We also obtain 442 Covid-19 related genes from the relations extracted from (gordon2020sars; zhou2020network). Similarly, we obtain the node embeddings for the gene and drugs, and the embeddings for the corresponding relations. Next, we score all triples and rank them per target gene. This way we obtain 442 ranked lists of drugs. Finally, to assess whether our prediction is in par with the drugs used for treatment, we check the overlap among the top 100 predicted drugs and the drugs used in clinical trials per gene. We used 32 clinical trial drugs for Covid-19 to validate our predictions111The clinical trial drugs were collected from http://www.covid19-trails.com/. Table 5 lists the clinical drugs included in the top-100 predicted drugs across all the genes with their corresponding number of hits for the RGCN and I-RGCN. It can be observed, that several of the widely used drugs in clinical trials appear high on the predicted list, and that I-RGCN shows a higher hit rate than RGCN. Hence, the inductive relation prediction module is more appriopriate in predicting links when information about the nodes is limited, such as is the case with the novel Covid-19 disease node.

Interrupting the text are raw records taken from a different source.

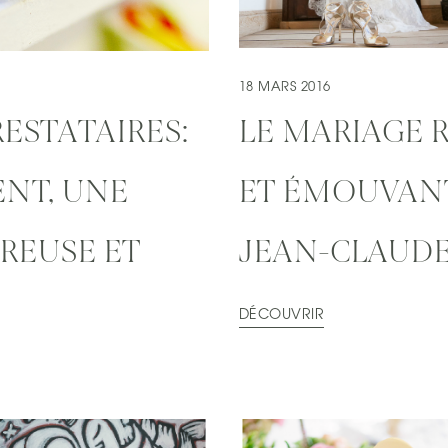
18 MARS 2016
RESTATAIRES:
LE MARIAGE
ENT, UNE
ET ÉMOUVANT
REUSE ET
JEAN-CLAUD
DÉCOUVRIR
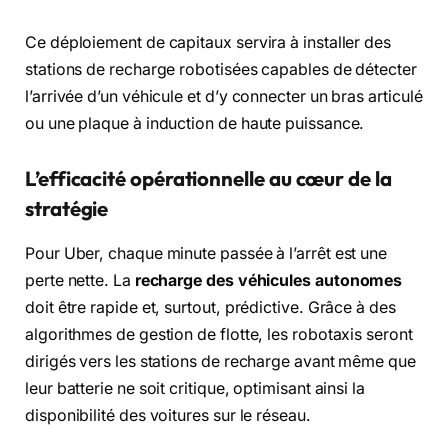
Ce déploiement de capitaux servira à installer des
stations de recharge robotisées capables de détecter
l’arrivée d’un véhicule et d’y connecter un bras articulé
ou une plaque à induction de haute puissance.
L’efficacité opérationnelle au cœur de la
stratégie
Pour Uber, chaque minute passée à l’arrêt est une
perte nette. La
recharge des véhicules autonomes
doit être rapide et, surtout, prédictive. Grâce à des
algorithmes de gestion de flotte, les robotaxis seront
dirigés vers les stations de recharge avant même que
leur batterie ne soit critique, optimisant ainsi la
disponibilité des voitures sur le réseau.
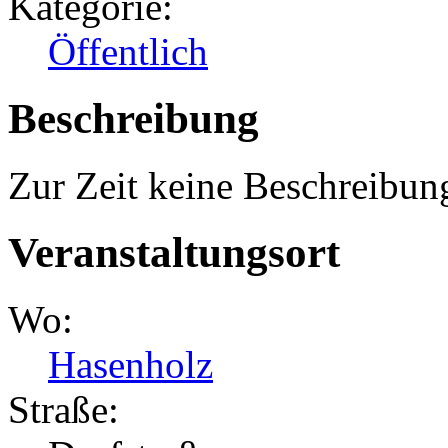
Kategorie:
Öffentlich
Beschreibung
Zur Zeit keine Beschreibun
Veranstaltungsort
Wo:
Hasenholz
Straße:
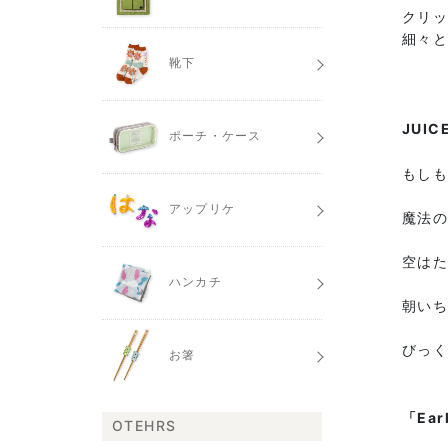
クリ
細々
靴下
JUIC
ポーチ・ケース
もし
アップリケ
魔法
空は
ハンカチ
朝い
びっ
お箸
「Ear
OTEHRS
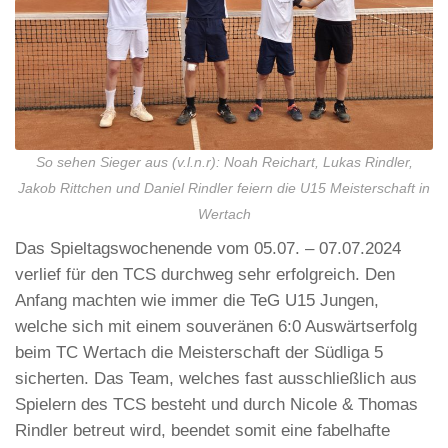
So sehen Sieger aus (v.l.n.r): Noah Reichart, Lukas Rindler,
Jakob Rittchen und Daniel Rindler feiern die U15 Meisterschaft in
Wertach
Das Spieltagswochenende vom 05.07. – 07.07.2024
verlief für den TCS durchweg sehr erfolgreich. Den
Anfang machten wie immer die TeG U15 Jungen,
welche sich mit einem souveränen 6:0 Auswärtserfolg
beim TC Wertach die Meisterschaft der Südliga 5
sicherten. Das Team, welches fast ausschließlich aus
Spielern des TCS besteht und durch Nicole & Thomas
Rindler betreut wird, beendet somit eine fabelhafte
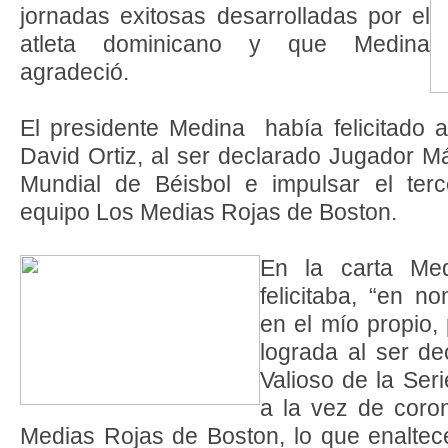
jornadas exitosas desarrolladas por el
atleta dominicano y que Medina
agradeció.
El presidente Medina había felicitado 
David Ortiz, al ser declarado Jugador Má
Mundial de Béisbol e impulsar el terce
equipo Los Medias Rojas de Boston.
En la carta Me
felicitaba, “en 
en el mío propio,
lograda al ser d
Valioso de la Ser
a la vez de coron
Medias Rojas de Boston, lo que enaltece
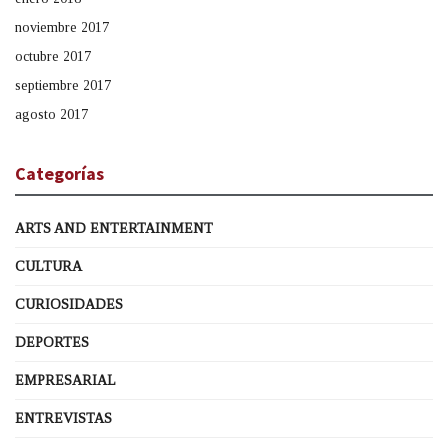
noviembre 2017
octubre 2017
septiembre 2017
agosto 2017
Categorías
ARTS AND ENTERTAINMENT
CULTURA
CURIOSIDADES
DEPORTES
EMPRESARIAL
ENTREVISTAS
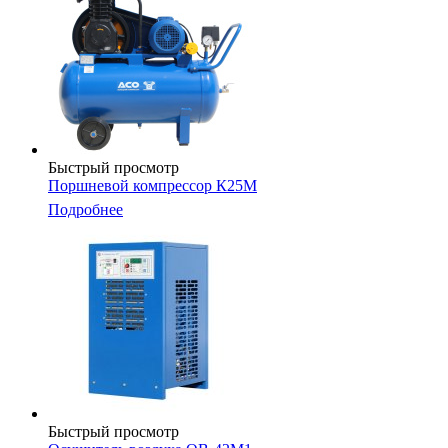
Быстрый просмотр
Поршневой компрессор К25М
Подробнее
Быстрый просмотр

Drug name # hits Drug name # hits
Dexamethasone 240 Chloroquine 69
Ribavirin 142 Colchicine 41
Colchicine 128 Tetrandrine 40
Chloroquine 115 Oseltamivir 37
Methylprednisolone 86 Azithromycin 36
Tofacitinib 75 Tofacitinib 33
Thalidomide 70 Ribavirin 32
Losartan 64 Methylprednisolone 30
Hydroxychloroquine 48 Deferoxamine 30
Oseltamivir 46 Thalidomide 25
Deferoxamine 34 Dexamethasone 24
Ruxolitinib 23 Bevacizumab 21
Azithromycin 23 Hydroxychloroquine 19
Nivolumab 11 Losartan 19
Tradipitant 11 Ruxolitinib 13
Bevacizumab 10 Eculizumab 12
Eculizumab 7 Tocilizumab 11
Baricitinib 6 Anakinra 11
Sarilumab 6 Sarilumab 8
Tetrandrine 6 Nivolumab 6
Table 5:

Drug inhibits gene scores for Covid-19. Note that a random classifier will result to approximately 5.3 per drug. This suggests that the reported predictions are significantly better than random.

5 Conclusion

In this paper we develop a novel I-RGCN that learns inductive relation embeddings and can be applied for few-shot link prediction and drug repurposing. I-RGCN consistently outperforms baseline models in the IMDB and DBLP datasets for few-shot link prediciton. We also formulate the Covid-19 drug-repurposing task as a link prediction over the DRKG. I-RGCN successfully identifies a subset of clinical trial drugs for Covid-19 and can be used to assist researchers and prioritize existing drugs for further investigation in the Covid-19 treatment.


Appendix A Datasets

We use the IMDB and DBLP datasets (fu2020magnn) detailed in Table 1, where the third column denotes the total size of edges in the few-shot relation that is . The nodes in the IMDB and DBLP graphs are associated with feature vectors. The original datasets in (fu2020magnn) are used for node classification. We adapt the datasets and create new edge types, where the edges are parametrized by the label of the associated nodes. For example, the edge type (director, directed, movie) becomes (director, directed_drama, movie) if the associated movie is in the drama genre, and the same transformation undergoes the (actor, played, movie) relation. Since, there are 3 labels for movies, this way the original 4 edge types become 12. The same transformation happens in the DBLP dataset.